The 10 a.m. meeting came as families, employees and students wait to hear from Gov. Roy Cooper whether he'll extend the statewide school closing order past May 15. Cooper has said he'll make that announcement this week.
The proposed grading policy says there will be no final grades for K-5 students. Grades 6-8 will get special "pass" or "withdraw" grades for the year.
High school students will have a choice:
- Take the grade they had as of March 13, when schools closed because of the coronavirus pandemic.
- Work to improve it through remote learning.
- Take a "pass" grade, which provides credit but doesn't affect the grade-point average, if they're not satisfied with the grade.
- Take a "withdraw" grade, which provides no credit but doesn't pull down the GPA. The policy says no students will get failing grades this year.
A similar pass/withdraw plan for graduating seniors was approved last month. The new options also apply to classes that were online before the closing, including those offered in virtual charter schools and other schools.
Needs Are Diverse
State officials said they consulted with students, educators, superintendents and college admission officials. Gaston County Superintendent Jeffrey Booker was part of the group that created the grading plan.

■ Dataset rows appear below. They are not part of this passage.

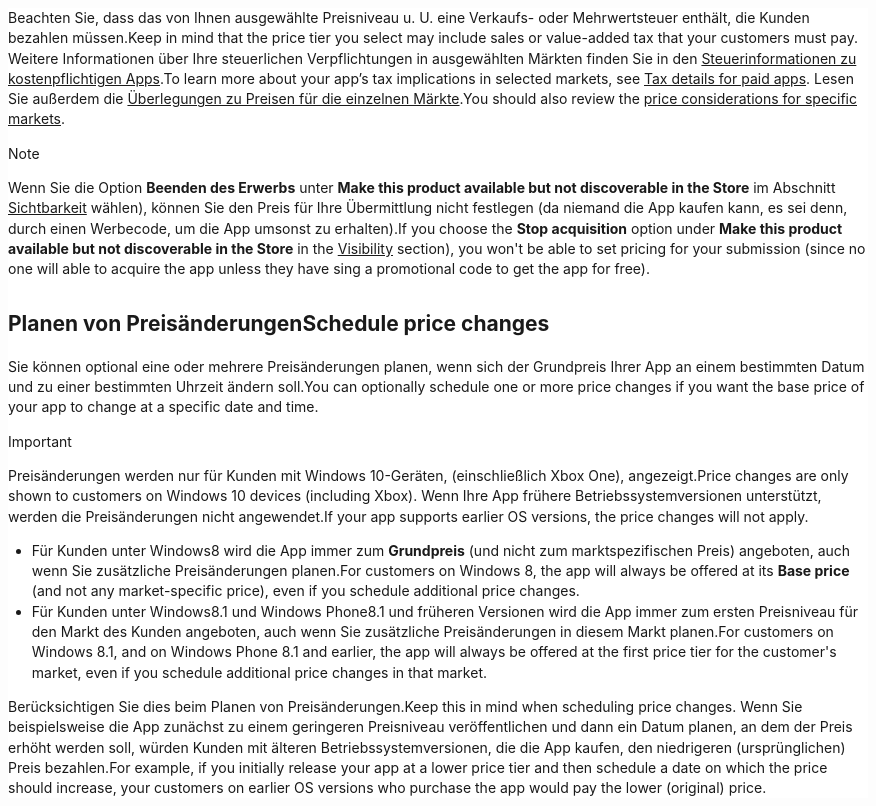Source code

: <span data-ttu-id="f63e1-122">Beachten Sie, dass das von Ihnen ausgewählte Preisniveau u. U. eine Verkaufs- oder Mehrwertsteuer enthält, die Kunden bezahlen müssen.</span><span class="sxs-lookup"><span data-stu-id="f63e1-122">Keep in mind that the price tier you select may include sales or value-added tax that your customers must pay.</span></span> <span data-ttu-id="f63e1-123">Weitere Informationen über Ihre steuerlichen Verpflichtungen in ausgewählten Märkten finden Sie in den [Steuerinformationen zu kostenpflichtigen Apps](tax-details-for-paid-apps.md).</span><span class="sxs-lookup"><span data-stu-id="f63e1-123">To learn more about your app’s tax implications in selected markets, see [Tax details for paid apps](tax-details-for-paid-apps.md).</span></span> <span data-ttu-id="f63e1-124">Lesen Sie außerdem die [Überlegungen zu Preisen für die einzelnen Märkte](define-pricing-and-market-selection.md#price-considerations-for-specific-markets).</span><span class="sxs-lookup"><span data-stu-id="f63e1-124">You should also review the [price considerations for specific markets](define-pricing-and-market-selection.md#price-considerations-for-specific-markets).</span></span>

> [!NOTE]
> <span data-ttu-id="f63e1-125">Wenn Sie die Option **Beenden des Erwerbs** unter **Make this product available but not discoverable in the Store** im Abschnitt [Sichtbarkeit](choose-visibility-options.md#discoverability) wählen), können Sie den Preis für Ihre Übermittlung nicht festlegen (da niemand die App kaufen kann, es sei denn, durch einen Werbecode, um die App umsonst zu erhalten).</span><span class="sxs-lookup"><span data-stu-id="f63e1-125">If you choose the **Stop acquisition** option under **Make this product available but not discoverable in the Store** in the [Visibility](choose-visibility-options.md#discoverability) section), you won't be able to set pricing for your submission (since no one will able to acquire the app unless they have sing a promotional code to get the app for free).</span></span>

## <a name="schedule-price-changes"></a><span data-ttu-id="f63e1-126">Planen von Preisänderungen</span><span class="sxs-lookup"><span data-stu-id="f63e1-126">Schedule price changes</span></span>

<span data-ttu-id="f63e1-127">Sie können optional eine oder mehrere Preisänderungen planen, wenn sich der Grundpreis Ihrer App an einem bestimmten Datum und zu einer bestimmten Uhrzeit ändern soll.</span><span class="sxs-lookup"><span data-stu-id="f63e1-127">You can optionally schedule one or more price changes if you want the base price of your app to change at a specific date and time.</span></span> 

> [!IMPORTANT]
> <span data-ttu-id="f63e1-128">Preisänderungen werden nur für Kunden mit Windows 10-Geräten, (einschließlich Xbox One), angezeigt.</span><span class="sxs-lookup"><span data-stu-id="f63e1-128">Price changes are only shown to customers on Windows 10 devices (including Xbox).</span></span> <span data-ttu-id="f63e1-129">Wenn Ihre App frühere Betriebssystemversionen unterstützt, werden die Preisänderungen nicht angewendet.</span><span class="sxs-lookup"><span data-stu-id="f63e1-129">If your app supports earlier OS versions, the price changes will not apply.</span></span> 
>
> - <span data-ttu-id="f63e1-130">Für Kunden unter Windows8 wird die App immer zum **Grundpreis** (und nicht zum marktspezifischen Preis) angeboten, auch wenn Sie zusätzliche Preisänderungen planen.</span><span class="sxs-lookup"><span data-stu-id="f63e1-130">For customers on Windows 8, the app will always be offered at its **Base price** (and not any market-specific price), even if you schedule additional price changes.</span></span> 
> - <span data-ttu-id="f63e1-131">Für Kunden unter Windows8.1 und Windows Phone8.1 und früheren Versionen wird die App immer zum ersten Preisniveau für den Markt des Kunden angeboten, auch wenn Sie zusätzliche Preisänderungen in diesem Markt planen.</span><span class="sxs-lookup"><span data-stu-id="f63e1-131">For customers on Windows 8.1, and on Windows Phone 8.1 and earlier, the app will always be offered at the first price tier for the customer's market, even if you schedule additional price changes in that market.</span></span>
> 
> <span data-ttu-id="f63e1-132">Berücksichtigen Sie dies beim Planen von Preisänderungen.</span><span class="sxs-lookup"><span data-stu-id="f63e1-132">Keep this in mind when scheduling price changes.</span></span> <span data-ttu-id="f63e1-133">Wenn Sie beispielsweise die App zunächst zu einem geringeren Preisniveau veröffentlichen und dann ein Datum planen, an dem der Preis erhöht werden soll, würden Kunden mit älteren Betriebssystemversionen, die die App kaufen, den niedrigeren (ursprünglichen) Preis bezahlen.</span><span class="sxs-lookup"><span data-stu-id="f63e1-133">For example, if you initially release your app at a lower price tier and then schedule a date on which the price should increase, your customers on earlier OS versions who purchase the app would pay the lower (original) price.</span></span>
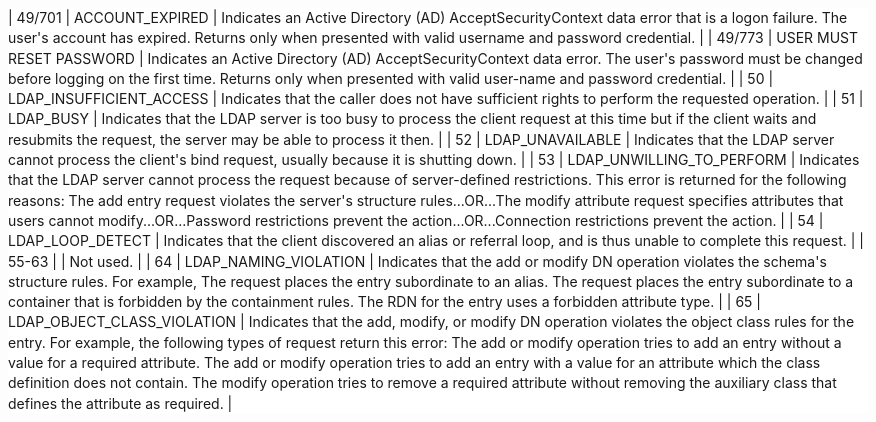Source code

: | 49/701 | ACCOUNT_EXPIRED                     | Indicates an Active Directory (AD) AcceptSecurityContext data error that is a logon failure. The user's account has expired. Returns only when presented with valid username and password credential.                                                                                                                                                                                                                                                                                                                                |
| 49/773 | USER MUST RESET PASSWORD            | Indicates an Active Directory (AD) AcceptSecurityContext data error. The user's password must be changed before logging on the first time. Returns only when presented with valid user-name and password credential.                                                                                                                                                                                                                                                                                                                 |
| 50     | LDAP_INSUFFICIENT_ACCESS            | Indicates that the caller does not have sufficient rights to perform the requested operation.                                                                                                                                                                                                                                                                                                                                                                                                                                        |
| 51     | LDAP_BUSY                           | Indicates that the LDAP server is too busy to process the client request at this time but if the client waits and resubmits the request, the server may be able to process it then.                                                                                                                                                                                                                                                                                                                                                  |
| 52     | LDAP_UNAVAILABLE                    | Indicates that the LDAP server cannot process the client's bind request, usually because it is shutting down.                                                                                                                                                                                                                                                                                                                                                                                                                        |
| 53     | LDAP_UNWILLING_TO_PERFORM           | Indicates that the LDAP server cannot process the request because of server-defined restrictions. This error is returned for the following reasons: The add entry request violates the server's structure rules...OR...The modify attribute request specifies attributes that users cannot modify...OR...Password restrictions prevent the action...OR...Connection restrictions prevent the action.                                                                                                                                 |
| 54     | LDAP_LOOP_DETECT                    | Indicates that the client discovered an alias or referral loop, and is thus unable to complete this request.                                                                                                                                                                                                                                                                                                                                                                                                                         |
| 55-63  |                                     | Not used.                                                                                                                                                                                                                                                                                                                                                                                                                                                                                                                            |
| 64     | LDAP_NAMING_VIOLATION               | Indicates that the add or modify DN operation violates the schema's structure rules. For example, The request places the entry subordinate to an alias. The request places the entry subordinate to a container that is forbidden by the containment rules. The RDN for the entry uses a forbidden attribute type.                                                                                                                                                                                                                   |
| 65     | LDAP_OBJECT_CLASS_VIOLATION         | Indicates that the add, modify, or modify DN operation violates the object class rules for the entry. For example, the following types of request return this error: The add or modify operation tries to add an entry without a value for a required attribute. The add or modify operation tries to add an entry with a value for an attribute which the class definition does not contain. The modify operation tries to remove a required attribute without removing the auxiliary class that defines the attribute as required. |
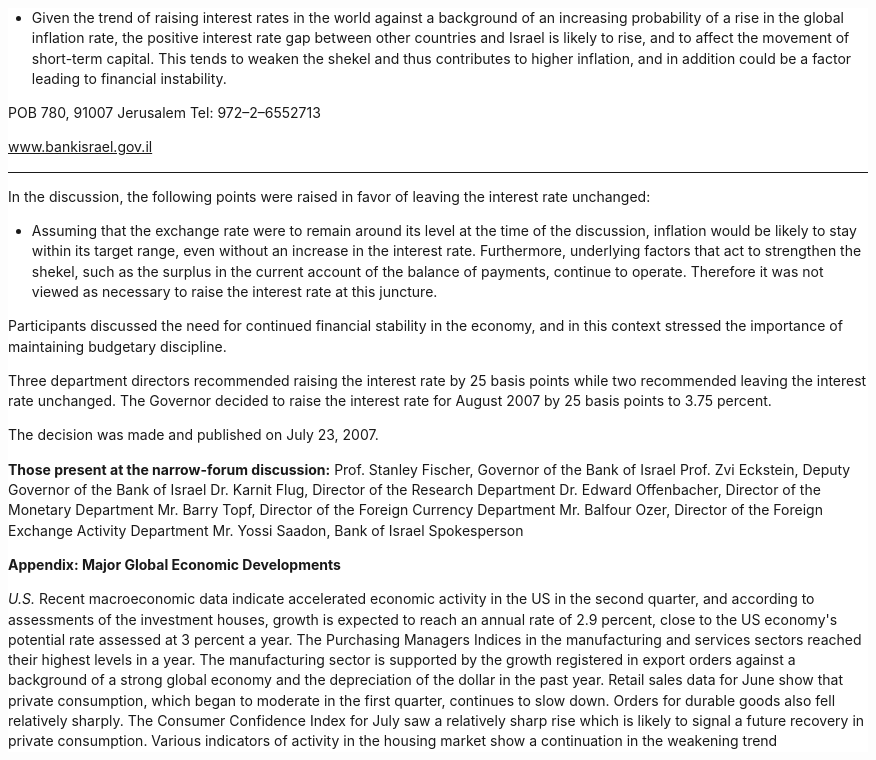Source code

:   - Given the trend of raising interest rates in the world against a background of an
increasing probability of a rise in the global inflation rate, the positive interest
rate gap between other countries and Israel is likely to rise, and to affect the
movement of short-term capital. This tends to weaken the shekel and thus
contributes to higher inflation, and in addition could be a factor leading to
financial instability.

POB 780, 91007 Jerusalem Tel: 972–2–6552713

www.bankisrael.gov.il


-----

In the discussion, the following points were raised in favor of leaving the interest rate
unchanged:

  - Assuming that the exchange rate were to remain around its level at the time of
the discussion, inflation would be likely to stay within its target range, even
without an increase in the interest rate. Furthermore, underlying factors that act
to strengthen the shekel, such as the surplus in the current account of the
balance of payments, continue to operate. Therefore it was not viewed as
necessary to raise the interest rate at this juncture.

Participants discussed the need for continued financial stability in the economy, and in
this context stressed the importance of maintaining budgetary discipline.

Three department directors recommended raising the interest rate by 25 basis points
while two recommended leaving the interest rate unchanged. The Governor decided to
raise the interest rate for August 2007 by 25 basis points to 3.75 percent.

The decision was made and published on July 23, 2007.

**Those present at the narrow-forum discussion:**
Prof. Stanley Fischer, Governor of the Bank of Israel
Prof. Zvi Eckstein, Deputy Governor of the Bank of Israel
Dr. Karnit Flug, Director of the Research Department
Dr. Edward Offenbacher, Director of the Monetary Department
Mr. Barry Topf, Director of the Foreign Currency Department
Mr. Balfour Ozer, Director of the Foreign Exchange Activity Department
Mr. Yossi Saadon, Bank of Israel Spokesperson

**Appendix: Major Global Economic Developments**

_U.S._
Recent macroeconomic data indicate accelerated economic activity in the US in the
second quarter, and according to assessments of the investment houses, growth is
expected to reach an annual rate of 2.9 percent, close to the US economy's potential
rate assessed at 3 percent a year. The Purchasing Managers Indices in the
manufacturing and services sectors reached their highest levels in a year. The
manufacturing sector is supported by the growth registered in export orders against a
background of a strong global economy and the depreciation of the dollar in the past
year. Retail sales data for June show that private consumption, which began to
moderate in the first quarter, continues to slow down. Orders for durable goods also
fell relatively sharply. The Consumer Confidence Index for July saw a relatively sharp
rise which is likely to signal a future recovery in private consumption. Various
indicators of activity in the housing market show a continuation in the weakening trend
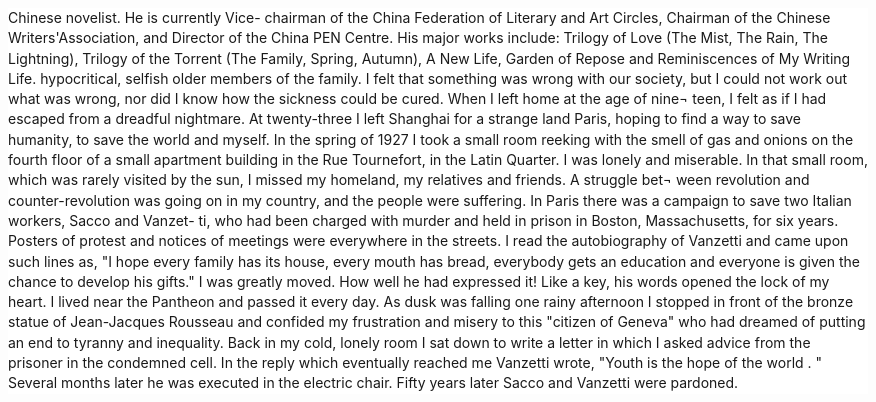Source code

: Chinese novelist. He is currently Vice-
chairman of the China Federation of Literary
and Art Circles, Chairman of the Chinese
Writers'Association, and Director of the China
PEN Centre. His major works include: Trilogy
of Love (The Mist, The Rain, The Lightning),
Trilogy of the Torrent (The Family, Spring,
Autumn), A New Life, Garden of Repose and
Reminiscences of My Writing Life.
hypocritical, selfish older members of
the family. I felt that something was
wrong with our society, but I could not
work out what was wrong, nor did I
know how the sickness could be cured.
When I left home at the age of nine¬
teen, I felt as if I had escaped from a
dreadful nightmare. At twenty-three I
left Shanghai for a strange land Paris,
hoping to find a way to save humanity,
to save the world and myself.
In the spring of 1927 I took a small
room reeking with the smell of gas and
onions on the fourth floor of a small
apartment building in the Rue
Tournefort, in the Latin Quarter. I was
lonely and miserable. In that small
room, which was rarely visited by the
sun, I missed my homeland, my
relatives and friends. A struggle bet¬
ween revolution and counter-revolution
was going on in my country, and the
people were suffering.
In Paris there was a campaign to save
two Italian workers, Sacco and Vanzet-
ti, who had been charged with murder
and held in prison in Boston,
Massachusetts, for six years. Posters of
protest and notices of meetings were
everywhere in the streets. I read the
autobiography of Vanzetti and came
upon such lines as, "I hope every family
has its house, every mouth has bread,
everybody gets an education and
everyone is given the chance to develop
his gifts." I was greatly moved. How
well he had expressed it! Like a key, his
words opened the lock of my heart.
I lived near the Pantheon and passed
it every day. As dusk was falling one
rainy afternoon I stopped in front of the
bronze statue of Jean-Jacques
Rousseau and confided my frustration
and misery to this "citizen of Geneva"
who had dreamed of putting an end to
tyranny and inequality. Back in my
cold, lonely room I sat down to write a
letter in which I asked advice from the
prisoner in the condemned cell. In the
reply which eventually reached me
Vanzetti wrote, "Youth is the hope of
the world . " Several months later he was
executed in the electric chair. Fifty years
later Sacco and Vanzetti were
pardoned.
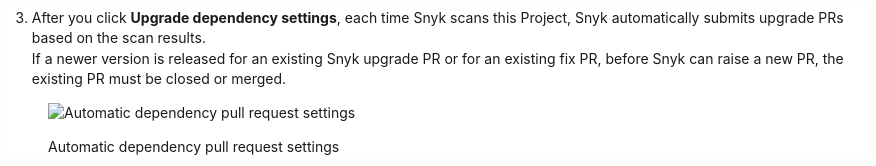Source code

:    3. After you click **Upgrade dependency settings**, each time Snyk scans this Project, Snyk automatically submits upgrade PRs based on the scan results.\
      If a newer version is released for an existing Snyk upgrade PR or for an existing fix PR, before Snyk can raise a new PR, the existing PR must be closed or merged.

<figure><img src="../../../.gitbook/assets/general-github_integration.png" alt="Automatic dependency pull request settings"><figcaption><p>Automatic dependency pull request settings</p></figcaption></figure>
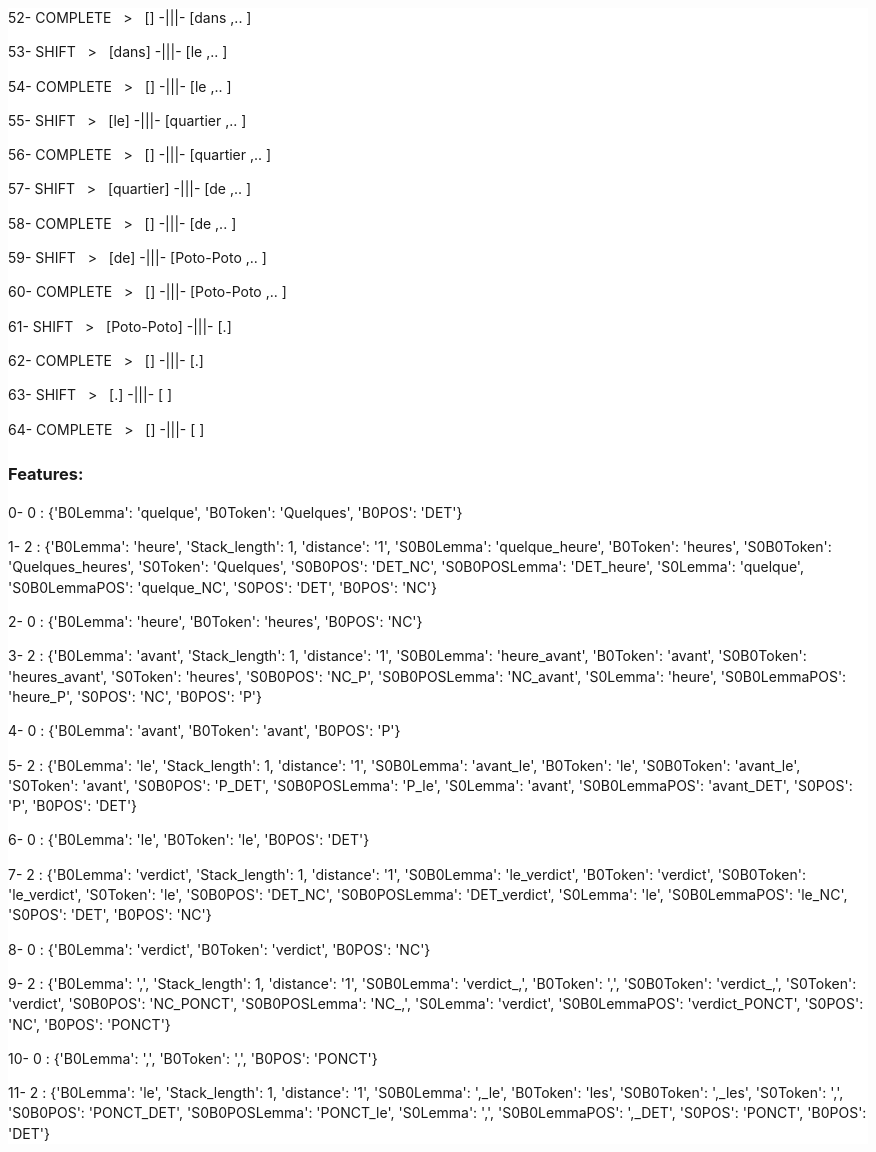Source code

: 52- COMPLETE&nbsp;&nbsp;&nbsp;>&nbsp;&nbsp;&nbsp;[]   -|||- [dans ,.. ]

53- SHIFT&nbsp;&nbsp;&nbsp;>&nbsp;&nbsp;&nbsp;[dans]   -|||- [le ,.. ]

54- COMPLETE&nbsp;&nbsp;&nbsp;>&nbsp;&nbsp;&nbsp;[]   -|||- [le ,.. ]

55- SHIFT&nbsp;&nbsp;&nbsp;>&nbsp;&nbsp;&nbsp;[le]   -|||- [quartier ,.. ]

56- COMPLETE&nbsp;&nbsp;&nbsp;>&nbsp;&nbsp;&nbsp;[]   -|||- [quartier ,.. ]

57- SHIFT&nbsp;&nbsp;&nbsp;>&nbsp;&nbsp;&nbsp;[quartier]   -|||- [de ,.. ]

58- COMPLETE&nbsp;&nbsp;&nbsp;>&nbsp;&nbsp;&nbsp;[]   -|||- [de ,.. ]

59- SHIFT&nbsp;&nbsp;&nbsp;>&nbsp;&nbsp;&nbsp;[de]   -|||- [Poto-Poto ,.. ]

60- COMPLETE&nbsp;&nbsp;&nbsp;>&nbsp;&nbsp;&nbsp;[]   -|||- [Poto-Poto ,.. ]

61- SHIFT&nbsp;&nbsp;&nbsp;>&nbsp;&nbsp;&nbsp;[Poto-Poto]   -|||- [.]

62- COMPLETE&nbsp;&nbsp;&nbsp;>&nbsp;&nbsp;&nbsp;[]   -|||- [.]

63- SHIFT&nbsp;&nbsp;&nbsp;>&nbsp;&nbsp;&nbsp;[.]   -|||- [ ]

64- COMPLETE&nbsp;&nbsp;&nbsp;>&nbsp;&nbsp;&nbsp;[]   -|||- [ ]


### Features: 
0- 0 : {'B0Lemma': 'quelque', 'B0Token': 'Quelques', 'B0POS': 'DET'}

1- 2 : {'B0Lemma': 'heure', 'Stack_length': 1, 'distance': '1', 'S0B0Lemma': 'quelque_heure', 'B0Token': 'heures', 'S0B0Token': 'Quelques_heures', 'S0Token': 'Quelques', 'S0B0POS': 'DET_NC', 'S0B0POSLemma': 'DET_heure', 'S0Lemma': 'quelque', 'S0B0LemmaPOS': 'quelque_NC', 'S0POS': 'DET', 'B0POS': 'NC'}

2- 0 : {'B0Lemma': 'heure', 'B0Token': 'heures', 'B0POS': 'NC'}

3- 2 : {'B0Lemma': 'avant', 'Stack_length': 1, 'distance': '1', 'S0B0Lemma': 'heure_avant', 'B0Token': 'avant', 'S0B0Token': 'heures_avant', 'S0Token': 'heures', 'S0B0POS': 'NC_P', 'S0B0POSLemma': 'NC_avant', 'S0Lemma': 'heure', 'S0B0LemmaPOS': 'heure_P', 'S0POS': 'NC', 'B0POS': 'P'}

4- 0 : {'B0Lemma': 'avant', 'B0Token': 'avant', 'B0POS': 'P'}

5- 2 : {'B0Lemma': 'le', 'Stack_length': 1, 'distance': '1', 'S0B0Lemma': 'avant_le', 'B0Token': 'le', 'S0B0Token': 'avant_le', 'S0Token': 'avant', 'S0B0POS': 'P_DET', 'S0B0POSLemma': 'P_le', 'S0Lemma': 'avant', 'S0B0LemmaPOS': 'avant_DET', 'S0POS': 'P', 'B0POS': 'DET'}

6- 0 : {'B0Lemma': 'le', 'B0Token': 'le', 'B0POS': 'DET'}

7- 2 : {'B0Lemma': 'verdict', 'Stack_length': 1, 'distance': '1', 'S0B0Lemma': 'le_verdict', 'B0Token': 'verdict', 'S0B0Token': 'le_verdict', 'S0Token': 'le', 'S0B0POS': 'DET_NC', 'S0B0POSLemma': 'DET_verdict', 'S0Lemma': 'le', 'S0B0LemmaPOS': 'le_NC', 'S0POS': 'DET', 'B0POS': 'NC'}

8- 0 : {'B0Lemma': 'verdict', 'B0Token': 'verdict', 'B0POS': 'NC'}

9- 2 : {'B0Lemma': ',', 'Stack_length': 1, 'distance': '1', 'S0B0Lemma': 'verdict_,', 'B0Token': ',', 'S0B0Token': 'verdict_,', 'S0Token': 'verdict', 'S0B0POS': 'NC_PONCT', 'S0B0POSLemma': 'NC_,', 'S0Lemma': 'verdict', 'S0B0LemmaPOS': 'verdict_PONCT', 'S0POS': 'NC', 'B0POS': 'PONCT'}

10- 0 : {'B0Lemma': ',', 'B0Token': ',', 'B0POS': 'PONCT'}

11- 2 : {'B0Lemma': 'le', 'Stack_length': 1, 'distance': '1', 'S0B0Lemma': ',_le', 'B0Token': 'les', 'S0B0Token': ',_les', 'S0Token': ',', 'S0B0POS': 'PONCT_DET', 'S0B0POSLemma': 'PONCT_le', 'S0Lemma': ',', 'S0B0LemmaPOS': ',_DET', 'S0POS': 'PONCT', 'B0POS': 'DET'}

Student board advisor Meredith Gaskill, a senior in Rowan-Salisbury Schools, said even strong students report being distracted by family demands and poor internet access while trying to learn from home. And some are facing "conditions we can't even fathom" which prevent them from taking part in remote learning, she said.
Sneha Shah-Coltrane of the Department of Public Instruction said no grading policy can completely remedy the inequalities that have been highlighted by the dramatic changes forced by the coronavius. But she said the policy is designed to reduce harm and provide options.
The vote to approve the plan was 10-1, with James Ford of Charlotte opposing. Ford, a former Charlotte-Mecklenburg Schools teacher, said allowing some students to get grades benefits students with access to remote learning and further pushes the most disadvantged students behind.
Ford said he believes the grading system is flawed under normal circumstances and has been compromised by the switch to digital learning.
"What does it even mean to score an A or B in this atmosphere?" he asked.
Promotion Remains Local
Student promotion and retention "will remain the decision of the school principal and staff," the policy says, though the state recommends no student be retained unless that process was underway before March 13.
The introduction to the policy says many states are leaving grading decisions up to school districts, but North Carolina educators have asked for consistency. The policy is designed to avoid harming any student because of the abrupt shift to remote learning and to treat students "with grace and generosity," it says.
The board also approved policy adjustments related to teacher evaluations and athletic eligibility.